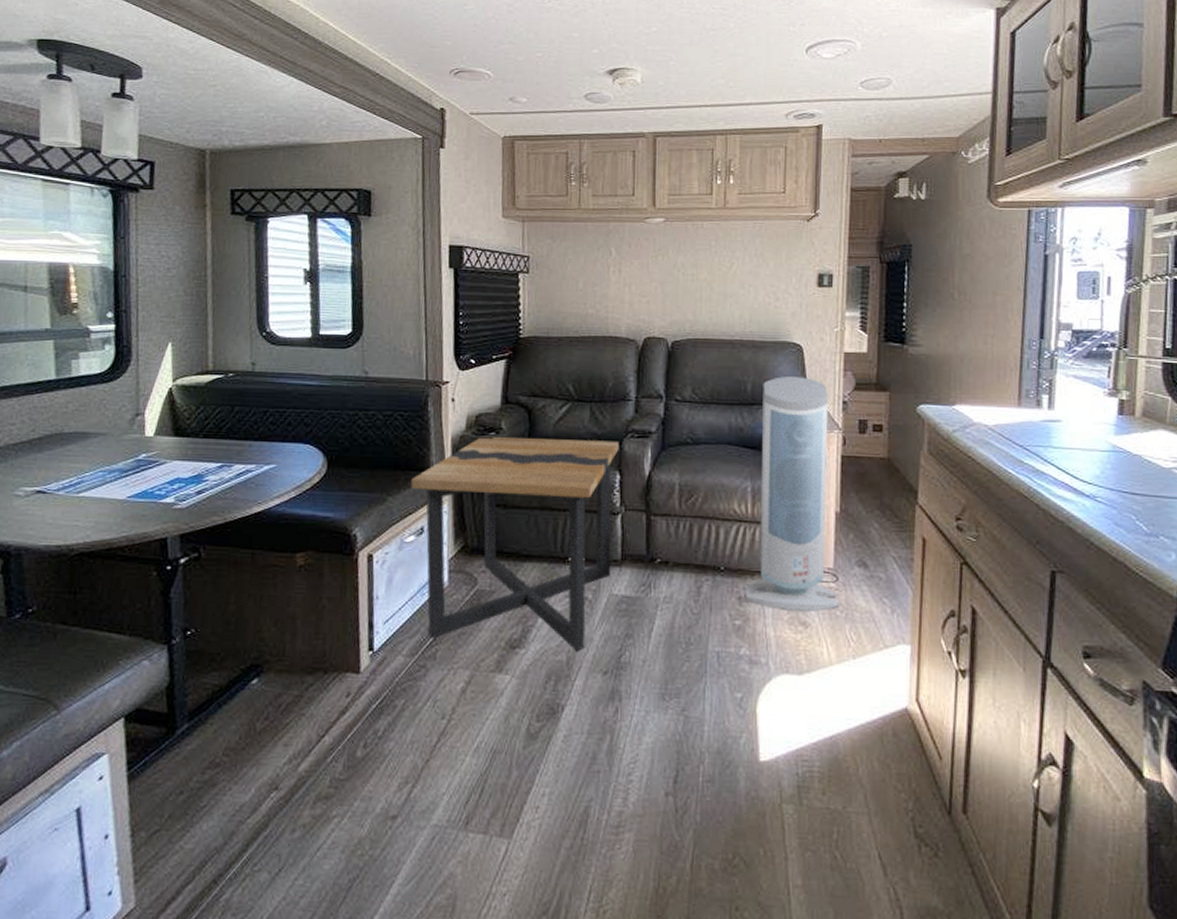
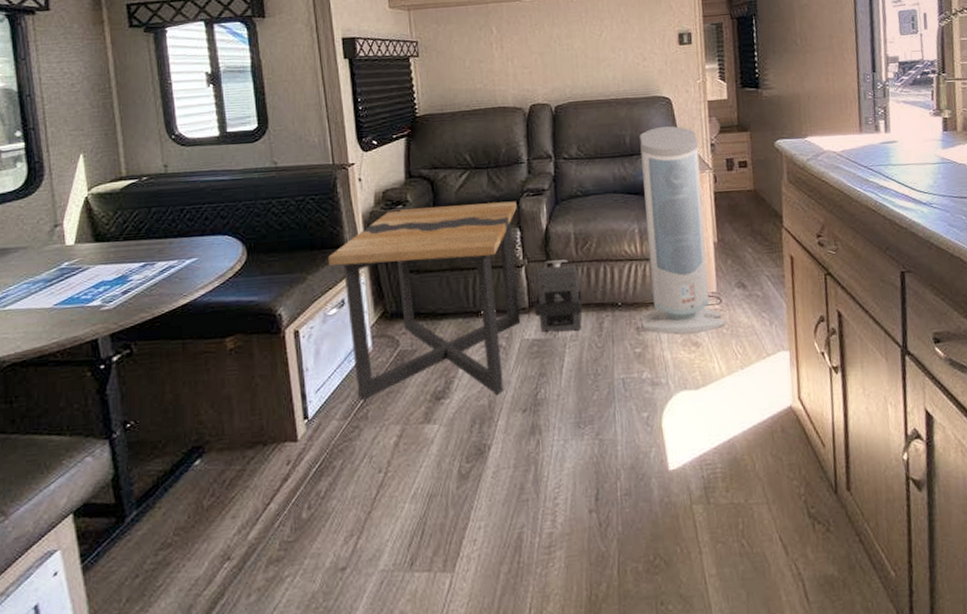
speaker: none [627,511,680,592] -> present [534,259,582,333]

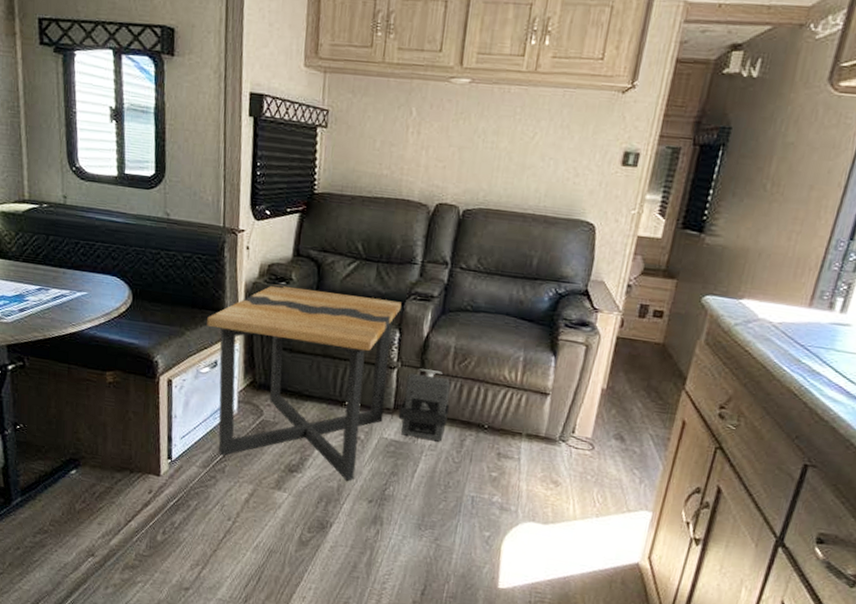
air purifier: present [639,126,725,335] -> none [504,254,614,474]

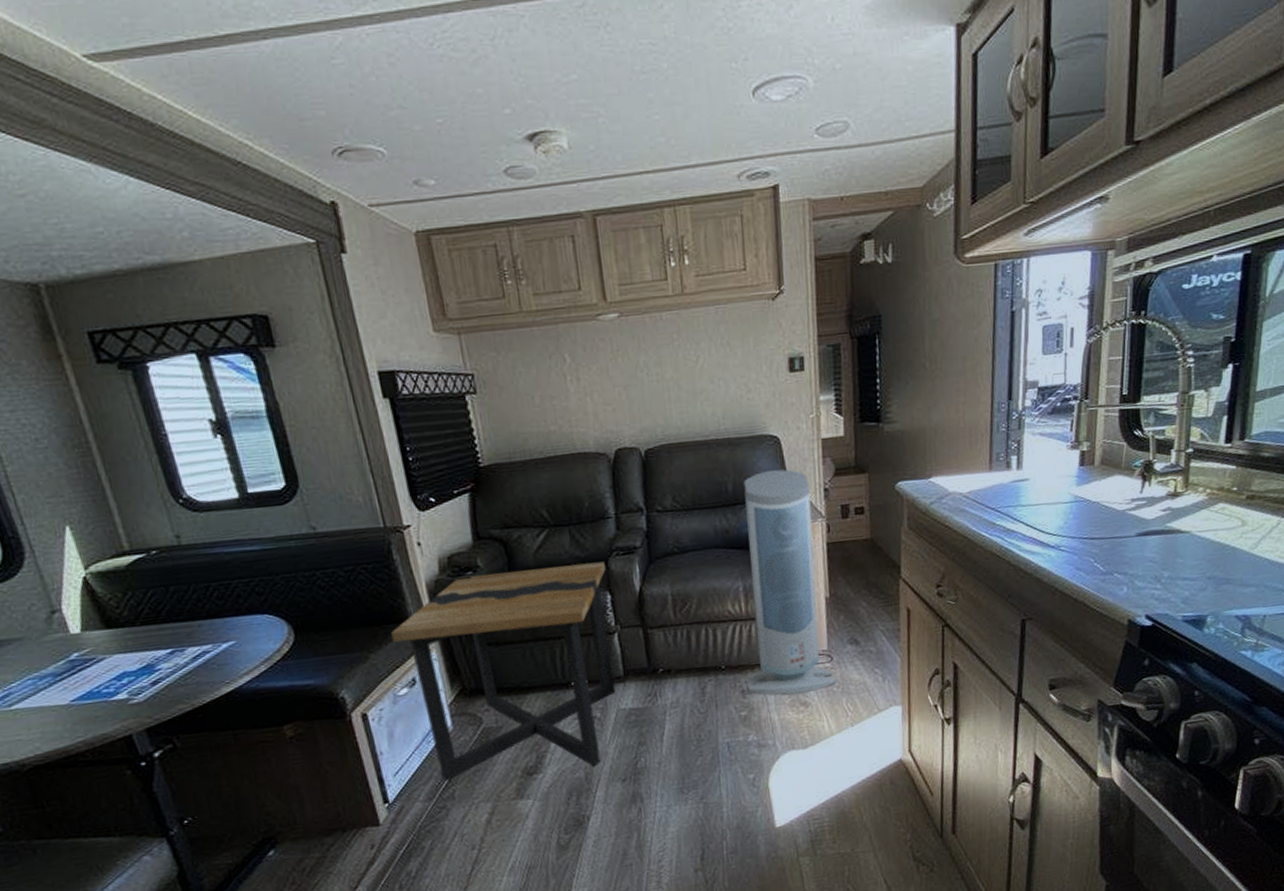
speaker: present [398,368,451,442] -> none [630,623,683,702]
air purifier: none [504,254,614,474] -> present [743,469,836,696]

▶ WHAT IS REQUIRED
Excluding all images, transcribe the material word for word.

▶ TASK ANSWER
speaker: none [627,511,680,592] -> present [534,259,582,333]

air purifier: present [639,126,725,335] -> none [504,254,614,474]

speaker: present [398,368,451,442] -> none [630,623,683,702]
air purifier: none [504,254,614,474] -> present [743,469,836,696]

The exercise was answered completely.